[Stored items from a collection]

*****

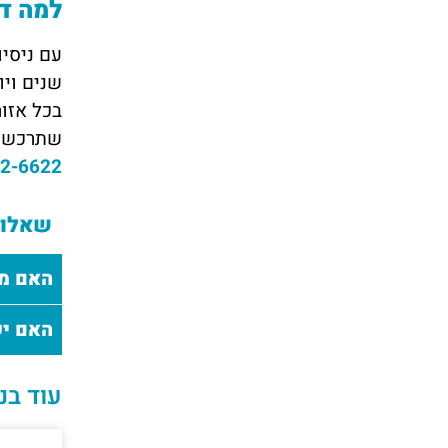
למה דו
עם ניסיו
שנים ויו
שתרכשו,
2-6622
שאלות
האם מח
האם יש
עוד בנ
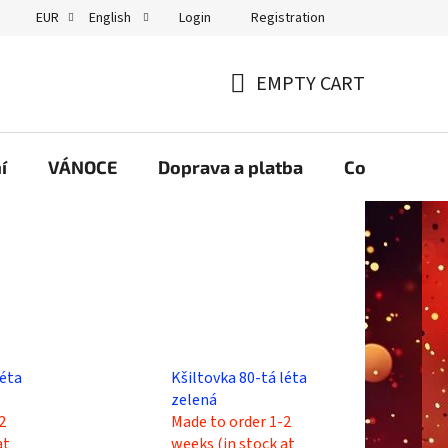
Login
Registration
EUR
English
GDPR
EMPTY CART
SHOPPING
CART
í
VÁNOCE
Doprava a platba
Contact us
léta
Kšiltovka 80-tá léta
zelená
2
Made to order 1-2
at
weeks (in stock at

*****

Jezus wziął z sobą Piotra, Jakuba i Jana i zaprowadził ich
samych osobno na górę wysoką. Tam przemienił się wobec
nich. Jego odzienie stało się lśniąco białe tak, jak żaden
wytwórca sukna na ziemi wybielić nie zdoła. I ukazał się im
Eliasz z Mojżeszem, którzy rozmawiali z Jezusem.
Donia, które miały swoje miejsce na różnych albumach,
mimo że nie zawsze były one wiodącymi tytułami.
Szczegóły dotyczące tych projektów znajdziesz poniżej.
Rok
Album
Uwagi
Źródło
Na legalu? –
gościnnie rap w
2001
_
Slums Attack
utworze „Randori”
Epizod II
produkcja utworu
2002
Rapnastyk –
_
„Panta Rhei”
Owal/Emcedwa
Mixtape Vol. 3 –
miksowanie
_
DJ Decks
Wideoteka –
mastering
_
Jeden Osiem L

*****

[TASK OBJECTIVE] Within the data above, the span starting at the line containing "Jezus wziął z" and ending at the line containing "Jeden Osiem L" is to be retyped exactly, with no other lines.

[RESPONSE BOX]
Jezus wziął z sobą Piotra, Jakuba i Jana i zaprowadził ich
samych osobno na górę wysoką. Tam przemienił się wobec
nich. Jego odzienie stało się lśniąco białe tak, jak żaden
wytwórca sukna na ziemi wybielić nie zdoła. I ukazał się im
Eliasz z Mojżeszem, którzy rozmawiali z Jezusem.
Donia, które miały swoje miejsce na różnych albumach,
mimo że nie zawsze były one wiodącymi tytułami.
Szczegóły dotyczące tych projektów znajdziesz poniżej.
Rok
Album
Uwagi
Źródło
Na legalu? –
gościnnie rap w
2001
_
Slums Attack
utworze „Randori”
Epizod II
produkcja utworu
2002
Rapnastyk –
_
„Panta Rhei”
Owal/Emcedwa
Mixtape Vol. 3 –
miksowanie
_
DJ Decks
Wideoteka –
mastering
_
Jeden Osiem L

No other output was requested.